Monday, February 26, 2007

For All the Marbles

Sometime around 2AM a couple of weeks ago, a woman came into the ER complaining of nausea and epigastric pain that went up into her left chest and shoulder. She was old enough to be in the prime age group for heart attacks, and she was having a couple of the symptoms that make us a little nervous. That was reason enough for us to suspect that she was having a heart attack.

Remember the ER chest pain creed, kids? Come on, say it with me... "Every human being who comes through the door is having a heart attack until proven otherwise."

Well, okay. Not every human being. I would exclude those who have not yet been born, and those who have already died. All others are suspect.

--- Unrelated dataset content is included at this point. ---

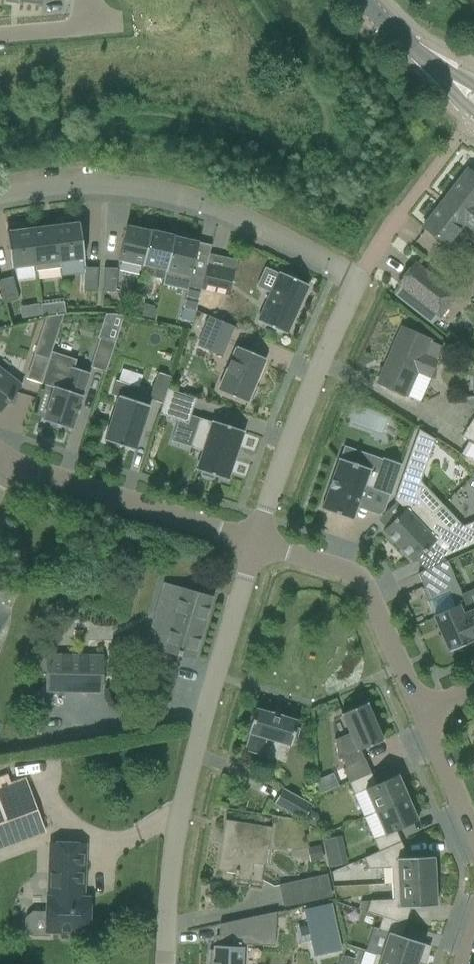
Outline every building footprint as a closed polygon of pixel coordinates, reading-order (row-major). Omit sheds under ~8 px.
[(468,169),(423,228),(446,246),(457,232),(460,234),(465,226),(473,233),(473,173),(468,169)] [(60,263),(61,263),(85,260),(80,223),(79,223),(78,217),(63,219),(63,225),(55,226),(60,263)] [(11,269),(35,266),(36,266),(31,229),(23,230),(22,224),(7,226),(8,232),(6,232),(11,269)] [(60,263),(55,226),(31,229),(36,266),(35,266),(36,272),(61,269),(61,263),(60,263)] [(127,226),(119,261),(143,266),(151,230),(150,230),(150,231),(127,226)] [(151,230),(143,266),(144,267),(144,266),(156,268),(154,277),(164,280),(166,272),(167,272),(175,236),(151,230)] [(164,280),(163,285),(187,291),(189,285),(190,277),(198,242),(188,240),(189,235),(177,232),(176,237),(175,237),(175,236),(167,272),(166,272),(164,280)] [(234,271),(207,265),(201,290),(229,296),(234,271)] [(97,292),(98,268),(85,267),(84,291),(97,292)] [(117,269),(104,268),(103,292),(116,293),(117,269)] [(266,268),(257,287),(270,293),(257,321),(286,334),(308,285),(279,272),(278,274),(266,268)] [(401,285),(427,305),(439,290),(414,270),(401,285)] [(19,300),(13,277),(0,280),(6,303),(19,300)] [(187,291),(184,308),(184,309),(195,311),(196,311),(202,288),(189,285),(187,291)] [(51,316),(49,304),(40,305),(42,318),(46,317),(51,316)] [(142,317),(156,319),(158,308),(154,308),(155,306),(145,304),(142,317)] [(182,320),(192,322),(195,311),(184,309),(182,320)] [(51,316),(46,317),(34,355),(49,360),(64,314),(51,316)] [(209,316),(201,334),(228,345),(236,327),(209,316)] [(401,329),(377,383),(407,396),(420,401),(443,347),(401,329)] [(106,372),(115,344),(100,339),(91,367),(106,372)] [(237,347),(218,391),(247,403),(249,399),(252,400),(256,389),(254,388),(266,359),(237,347)] [(83,396),(82,396),(89,373),(71,367),(64,390),(54,387),(43,421),(72,430),(83,396)] [(22,386),(0,369),(0,413),(22,386)] [(149,400),(163,404),(171,377),(158,373),(149,400)] [(119,397),(104,441),(135,451),(149,406),(137,402),(141,389),(115,381),(111,395),(119,397)] [(159,415),(178,421),(188,424),(191,415),(196,399),(168,389),(163,404),(159,415)] [(462,437),(469,441),(461,455),(473,462),(473,417),(462,437)] [(213,423),(200,418),(190,447),(203,452),(197,471),(202,472),(201,475),(213,479),(214,476),(227,481),(244,431),(213,421),(213,423)] [(383,531),(398,547),(432,515),(415,497),(429,456),(411,450),(394,501),(404,511),(383,531)] [(322,509),(321,510),(352,521),(353,519),(352,519),(364,485),(373,488),(372,490),(389,496),(390,494),(389,494),(400,465),(401,464),(383,458),(383,459),(379,474),(370,471),(370,469),(339,459),(339,460),(322,509)] [(463,526),(442,504),(432,515),(398,547),(413,563),(430,546),(442,558),(473,544),(473,521),(463,526)] [(426,570),(418,574),(423,586),(424,588),(422,589),(427,602),(449,593),(455,607),(459,606),(465,603),(461,594),(462,594),(458,585),(457,585),(454,576),(447,561),(426,570)] [(211,598),(181,589),(177,588),(168,619),(154,615),(145,645),(194,659),(211,598)] [(459,606),(473,640),(473,610),(469,613),(465,603),(459,606)] [(434,617),(449,652),(473,641),(473,640),(459,606),(455,607),(434,617)] [(35,687),(35,699),(47,699),(47,691),(101,692),(101,686),(102,657),(88,657),(48,656),(47,687),(35,687)] [(336,739),(335,740),(336,743),(337,760),(339,760),(339,759),(342,759),(346,769),(344,770),(349,783),(371,773),(366,760),(365,759),(361,750),(383,740),(367,703),(341,714),(350,735),(337,741),(336,739)] [(261,755),(266,739),(289,746),(291,746),(293,739),(296,740),(299,729),(296,728),(298,721),(297,720),(297,721),(282,716),(272,713),(256,709),(257,708),(255,708),(248,734),(249,734),(250,734),(245,750),(244,751),(261,756),(262,755),(261,755)] [(319,793),(338,784),(333,772),(314,781),(319,793)] [(371,773),(349,783),(354,795),(365,790),(375,812),(408,798),(398,775),(376,785),(371,773)] [(44,833),(36,810),(37,810),(25,778),(18,780),(10,784),(8,776),(0,779),(0,849),(44,833)] [(304,821),(313,805),(282,788),(274,804),(304,821)] [(385,834),(374,839),(379,851),(401,842),(396,830),(418,821),(408,798),(375,812),(385,834)] [(316,827),(320,821),(318,814),(311,810),(305,821),(316,827)] [(271,827),(227,820),(219,871),(251,876),(253,862),(265,864),(271,827)] [(379,851),(364,858),(369,869),(392,868),(392,884),(436,882),(434,857),(408,858),(401,842),(379,851)] [(49,930),(88,931),(89,900),(82,900),(84,846),(52,845),(51,898),(47,898),(47,912),(32,911),(24,919),(24,929),(31,936),(49,937),(49,930)] [(320,846),(307,849),(310,863),(323,860),(320,846)] [(330,858),(332,867),(345,864),(343,855),(330,858)] [(332,870),(335,897),(354,895),(350,868),(332,870)] [(327,875),(279,885),(284,906),(331,896),(327,875)] [(370,901),(367,912),(382,917),(405,924),(411,907),(437,906),(436,882),(392,884),(393,900),(370,901)] [(314,956),(342,950),(332,903),(303,909),(314,956)] [(242,945),(273,946),(275,912),(218,924),(217,946),(214,946),(214,950),(209,950),(208,963),(241,963),(242,945)] [(365,951),(376,954),(381,956),(406,963),(418,963),(419,960),(425,961),(429,947),(424,945),(424,944),(401,937),(405,924),(382,917),(378,929),(373,927),(365,951)] [(381,956),(376,954),(375,955),(372,963),(406,963),(381,956)] [(344,956),(341,963),(353,963),(355,959),(344,956)]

Well, guess what? The woman was having an antero-lateral wall ST-elevation myocardial infarct (STEMI). For the laypersons out there, that means the front/side part of the woman's heart muscle was dying because of lack of oxygen. When that happens, it friggin' hurts.
And after 3 spritzes of sublingual nitroglycerin, 325mg of aspirin, the start of a 10mcg/minute nitro drip, 12 mg of Morphine, and 5L/minute of oxygen, the woman was still having 10/10 crushing chest pain. Nothing was helping.

I was just getting ready to place a Foley catheter when I looked up at the patient's monitor and saw her go into what looked like ventricular tachycardia. The patient immediately lost consciousness.

At a loss for words, all I could do was slap the MD on the shoulder with the back of my hand and say "Hey!" as I directed his attention to the monitor.

Okay. I admit it isn't as sexy as saying, "Doctor, I believe our patient has gone into ventricular tachycardia," but it got the job done.

The MD said "Oh, crud," and stepped over to the patient as I moved over to the defibrillator, to which the patient had already been hooked up. After feeling for the patient's femoral pulse, he looked up at me and simply said, "shock her."

I hit the "charge" button on the machine and it made its usual bwooooooooop, rising in pitch until 200 joules (biphasic) was reached. Then it made an irritating warble that could have made Helen Keller wince. The machine was ready.

"Everybody clear!" I barked. Everyone jumped back from the patient and I hit the "shock" button.


The patient jumped, her arms and legs snapping outward. Her heart, having been dope-slapped, decided to get back with the program. That little rhythm strip at the top of this post shows what the defibrillator captured.

Turns out the rhythm was not V-tach, but Torsades de pointes. That's a lethal arrhythmia often talked about, but seen rarely. (Some medicos have never seen it in their entire careers, I am told.) The term is French, and it means "twisting of the points." Click on the picture. If you look closely, you will note that the points of the short, fast waves on the strip appear somewhat twisted around themselves- hence the name.

Be that as it may, the patient's heart found its way back into sinus rhythm, and the patient woke up within seconds afterward.

"How do you feel?" The MD asked.

The patient looked around foggily for a second or two, and finally said, "My chest pain is gone."

"Well, there you go," the MD said.

The patient was hastily packed up, shipped off to the cath lab, had her right coronary and left circumflex artery roto-rootered out, and made a quick recovery. She'll be fine.

That's what it boils down to, folks. Years of education, further years of experience, and hundreds of hours more of training are all packed into what totalled a mere ten seconds of time.

Yeah. It happens that fast. No Hollywood gomer can wrote this stuff. It just happens.

And you know what? I felt pretty damn good walking to my car after that.